J. Gresham Machen, in his Notes on Galatians, draws out a careful application of the principle argument of Galatians to the church today when he wrote:
The particular form of merit which they induced men to seek was the mertit of keeping the Law of Moses, particularly the cermonial law. At first sight, that fact might seem to destroy the usefulness of the epistle for the present day; for we of today are in no danger in desiring to keep Jewish fasts and feasts. But a little consideration will show that that is not at all the case. The really essential thing about the Judaizers’ contention was not found in those particular “works of the law” that they urged upon the Galatians as being one of the grounds of salvation, but in the fact that the urged any works at all. The really serious error into which they fell was not that they carried the ceremonial law over into the new dispensation, whither God did not intend it to be carried, but that they preached a religion of human merit as over against a religion of divine grace.
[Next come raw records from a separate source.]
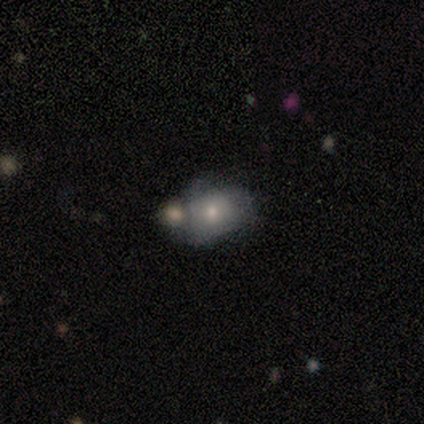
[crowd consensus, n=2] Morphology: type=smooth (100%); roundness=round (50%, tied with in between); merging=none (50%, tied with merger).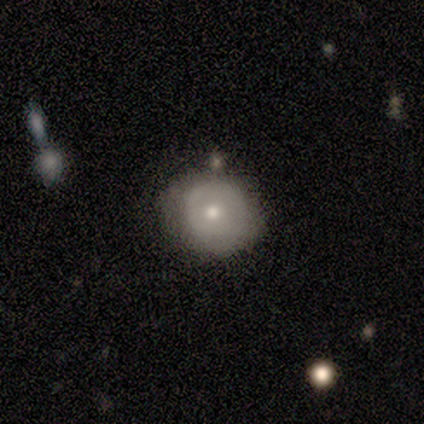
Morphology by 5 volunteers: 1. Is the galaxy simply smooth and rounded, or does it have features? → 60% featured or disk, 40% smooth, 0% star or artifact.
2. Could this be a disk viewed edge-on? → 100% no, 0% yes.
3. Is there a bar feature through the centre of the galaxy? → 100% no, 0% strong, 0% weak.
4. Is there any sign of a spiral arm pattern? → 67% no, 33% yes.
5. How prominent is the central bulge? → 100% moderate, 0% dominant, 0% large, 0% small, 0% none.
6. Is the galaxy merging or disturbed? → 60% none, 40% minor disturbance, 0% major disturbance, 0% merger.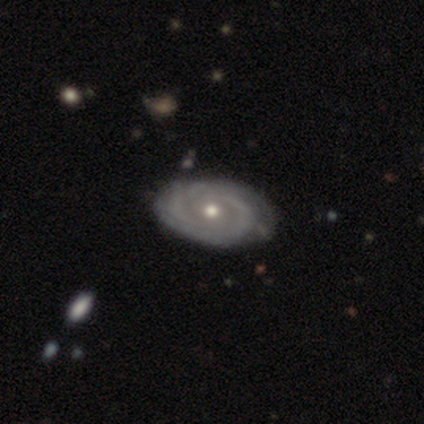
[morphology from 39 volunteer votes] Smooth or featured? 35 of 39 (90%) said featured or disk. Edge-on disk? 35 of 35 (100%) said no. Bar? 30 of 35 (86%) said no. Spiral arms? 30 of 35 (86%) said yes. Spiral winding? 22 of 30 (73%) said tight. Spiral arm count? 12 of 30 (40%, tied with can't tell) said 2. Bulge size? 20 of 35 (57%) said moderate. Merging? 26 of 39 (67%) said none.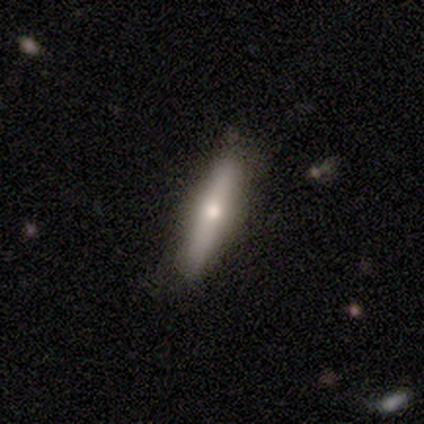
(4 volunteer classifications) A smooth galaxy with no disk features (75%) that is cigar-shaped (100%).

Vote fractions:
- Smooth or featured? smooth: 75% / featured or disk: 25% / star or artifact: 0%
- How rounded? cigar-shaped: 100% / round: 0% / in between: 0%
- Merging? none: 100% / minor disturbance: 0% / major disturbance: 0% / merger: 0%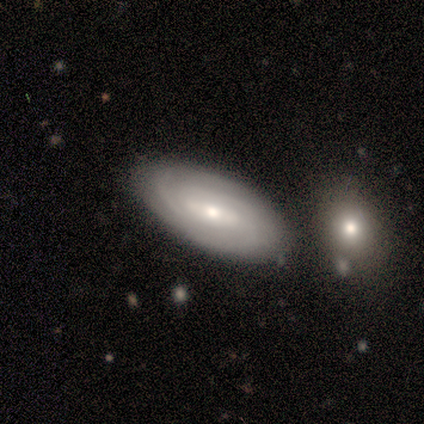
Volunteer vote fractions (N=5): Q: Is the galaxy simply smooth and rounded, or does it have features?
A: featured or disk — 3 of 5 (60%).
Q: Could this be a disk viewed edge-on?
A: no — 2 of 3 (67%).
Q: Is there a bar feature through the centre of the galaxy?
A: strong — 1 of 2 (50%, tied with no).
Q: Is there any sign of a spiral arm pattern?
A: yes — 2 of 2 (100%).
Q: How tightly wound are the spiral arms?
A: tight — 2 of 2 (100%).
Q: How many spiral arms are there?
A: can't tell — 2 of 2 (100%).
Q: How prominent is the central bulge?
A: small — 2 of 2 (100%).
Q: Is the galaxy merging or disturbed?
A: none — 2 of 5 (40%, tied with minor disturbance).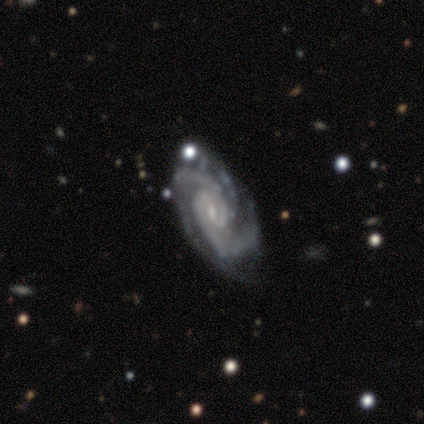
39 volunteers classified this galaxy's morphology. Smooth or featured: featured or disk — 95% (star or artifact — 5%)
Edge-on disk: no — 95% (yes — 5%)
Bar: weak — 57% (no — 34%)
Spiral arms: yes — 97% (no — 3%)
Spiral winding: tight — 68% (medium — 29%)
Spiral arm count: 3 — 56% (2 — 32%)
Bulge size: small — 80% (none — 14%)
Merging: none — 59% (minor disturbance — 30%)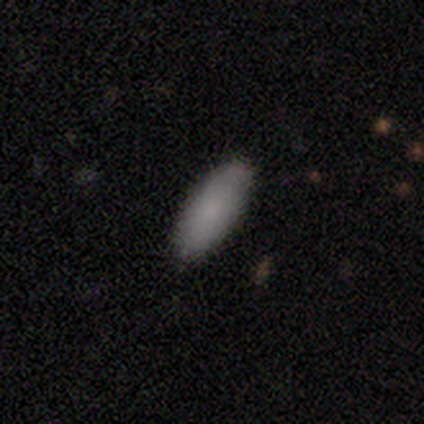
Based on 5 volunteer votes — Q: Smooth or featured?
A: smooth (100%)
Q: How rounded?
A: in between (80%); runner-up: cigar-shaped (20%)
Q: Merging?
A: none (80%); runner-up: minor disturbance (20%)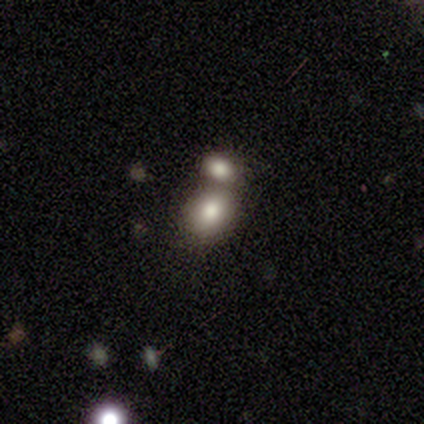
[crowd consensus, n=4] smooth_or_featured: smooth (p=0.50) [tied with: star or artifact p=0.50]
how_rounded: round (p=1.00)
merging: merger (p=1.00)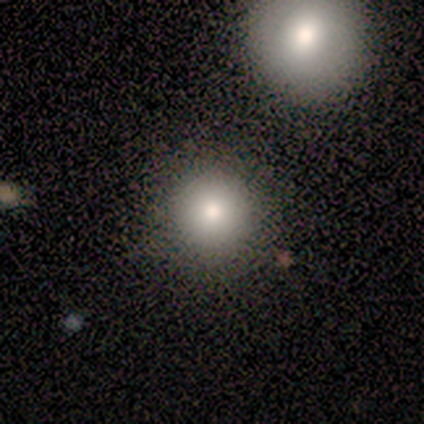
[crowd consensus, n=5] Morphology: type=smooth (100%); roundness=round (100%); merging=none (40%, tied with merger).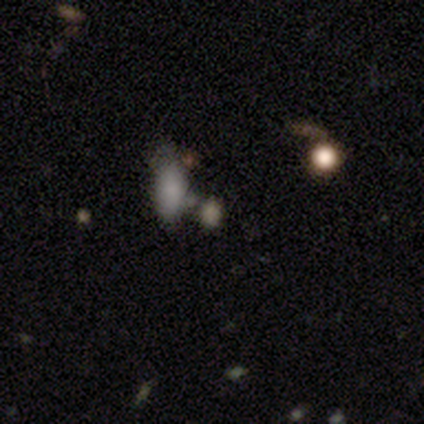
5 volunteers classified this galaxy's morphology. star or artifact 80%, smooth 20%, featured or disk 0%.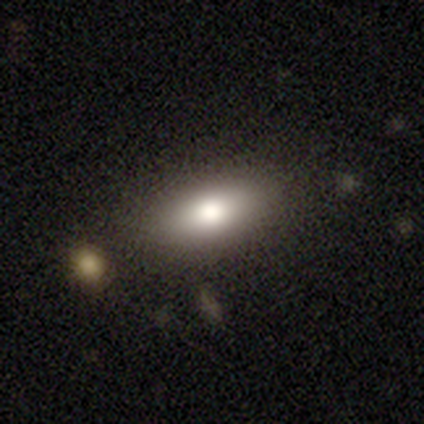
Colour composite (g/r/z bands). It shows a smooth galaxy with no disk features (80%) that is in between round and cigar-shaped (100%). Merging: none (100%).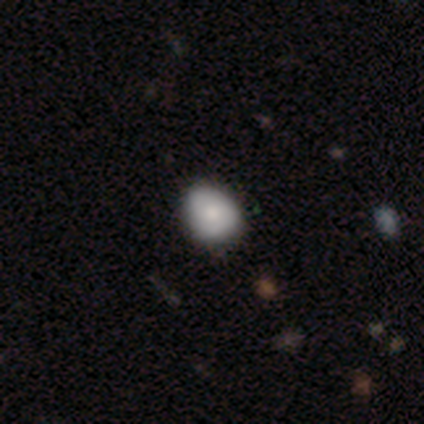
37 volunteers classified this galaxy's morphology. This appears to be a smooth galaxy with no disk features (73%) that is round (52%). Merging: none (61%).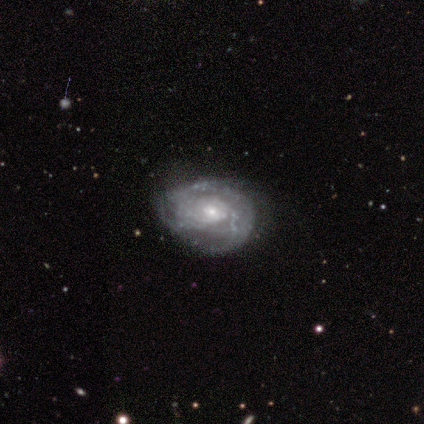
Smooth or featured? 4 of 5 (80%) said featured or disk. Edge-on disk? 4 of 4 (100%) said no. Bar? 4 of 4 (100%) said no. Spiral arms? 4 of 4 (100%) said yes. Spiral winding? 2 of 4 (50%, tied with medium) said tight. Spiral arm count? 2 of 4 (50%, tied with can't tell) said 3. Bulge size? 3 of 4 (75%) said small. Merging? 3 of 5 (60%) said none.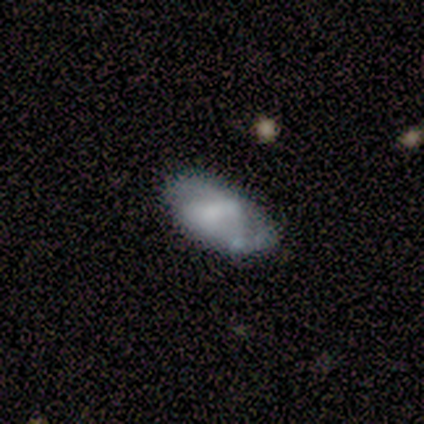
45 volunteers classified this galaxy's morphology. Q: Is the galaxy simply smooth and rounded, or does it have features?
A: smooth — 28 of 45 (62%).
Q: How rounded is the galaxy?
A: in between — 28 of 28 (100%).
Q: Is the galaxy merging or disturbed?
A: none — 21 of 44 (48%).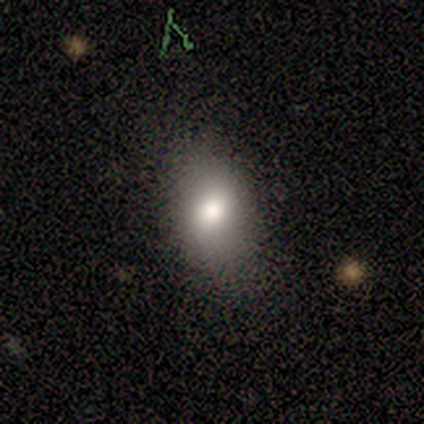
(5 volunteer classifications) A smooth galaxy with no disk features (100%) that is in between round and cigar-shaped (80%).

Vote fractions:
- Smooth or featured? smooth: 100% / featured or disk: 0% / star or artifact: 0%
- How rounded? in between: 80% / cigar-shaped: 20% / round: 0%
- Merging? none: 80% / minor disturbance: 20% / major disturbance: 0% / merger: 0%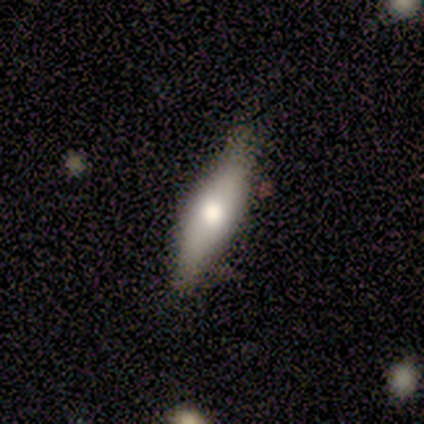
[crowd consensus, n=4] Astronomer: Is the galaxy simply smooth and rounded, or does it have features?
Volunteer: featured or disk — 75%.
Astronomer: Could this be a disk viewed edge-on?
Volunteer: yes — 100%.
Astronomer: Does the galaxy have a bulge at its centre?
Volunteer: rounded — 100%.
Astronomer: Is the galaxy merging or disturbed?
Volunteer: none — 50%, tied with minor disturbance at 50%.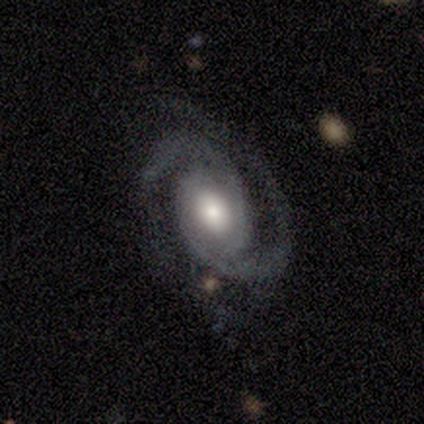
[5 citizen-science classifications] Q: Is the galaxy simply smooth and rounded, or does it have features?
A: featured or disk — 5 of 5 (100%).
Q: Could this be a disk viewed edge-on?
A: no — 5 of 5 (100%).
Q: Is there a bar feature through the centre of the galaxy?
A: weak — 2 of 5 (40%, tied with no).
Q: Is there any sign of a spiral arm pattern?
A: yes — 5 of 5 (100%).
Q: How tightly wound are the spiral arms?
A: tight — 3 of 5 (60%).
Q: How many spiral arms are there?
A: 2 — 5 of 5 (100%).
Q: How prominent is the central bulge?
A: moderate — 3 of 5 (60%).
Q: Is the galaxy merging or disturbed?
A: none — 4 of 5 (80%).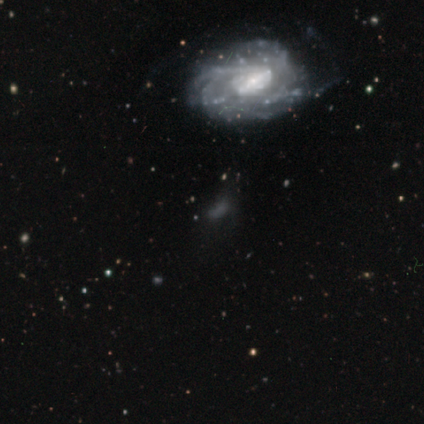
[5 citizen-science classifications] Smooth or featured? featured or disk (40%, tied with star or artifact)
Edge-on disk? no (100%)
Bar? strong (100%)
Spiral arms? yes (100%)
Spiral winding? medium (100%)
Spiral arm count? can't tell (100%)
Bulge size? large (50%, tied with moderate)
Merging? none (33%, tied with minor disturbance and major disturbance)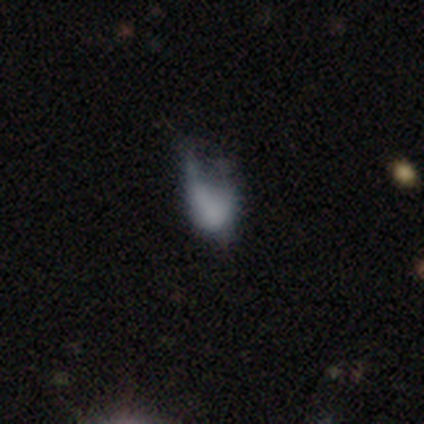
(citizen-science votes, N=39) Smooth or featured? smooth (59%)
How rounded? in between (83%)
Merging? major disturbance (44%)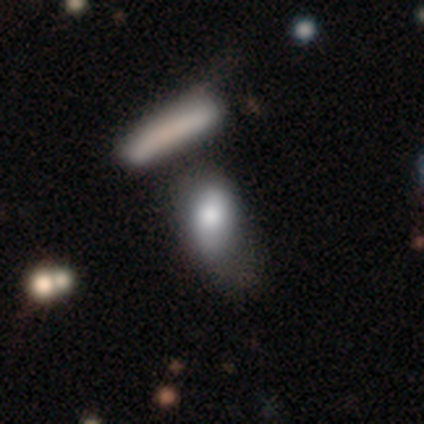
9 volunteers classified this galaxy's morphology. Volunteers were most divided on "merging" (2-way tie): minor disturbance: 33%, merger: 33%, major disturbance: 22%, none: 11%. More confident: how rounded — in between (100%); smooth or featured — smooth (89%).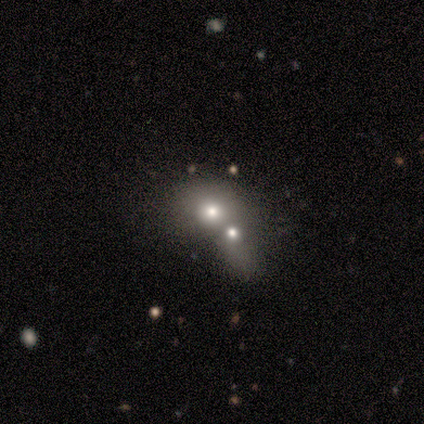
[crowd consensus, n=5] Volunteers were most divided on "smooth or featured": smooth: 60%, featured or disk: 40%, star or artifact: 0%. More confident: merging — merger (100%); how rounded — in between (67%).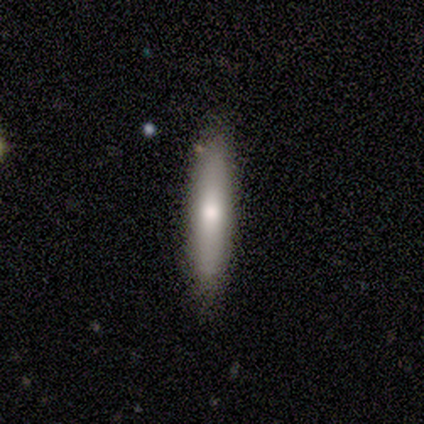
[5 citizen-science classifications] smooth 80%, featured or disk 20%, star or artifact 0%. Down the decision tree: how rounded — cigar-shaped (75%); merging — none (60%).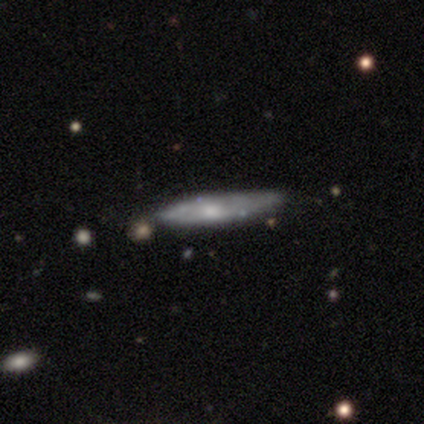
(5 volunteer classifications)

So the error of the Judaizers is a very modern error indeed, as well as a very ancient error. It is found in the modern church wherever men seek salvation by “surrender” instead of by faith, or by their own character instead of by the imputed righteousness of Christ, or by “making Christ master in the life” instead of by trusting in His redeeming blood. In particular, it is found wherever men say that “the real essentials” of Christianity are love, justice, mercy, and other virtues, as contrasted with the great doctrines of God’s word. These are all just different ways of exalting the merit of man over against the cross of Christ; they are all of them attacks upon the very heart and core of the Christian religion. And, against all of them the mighty polemic of this epistle to the Galatians is turned.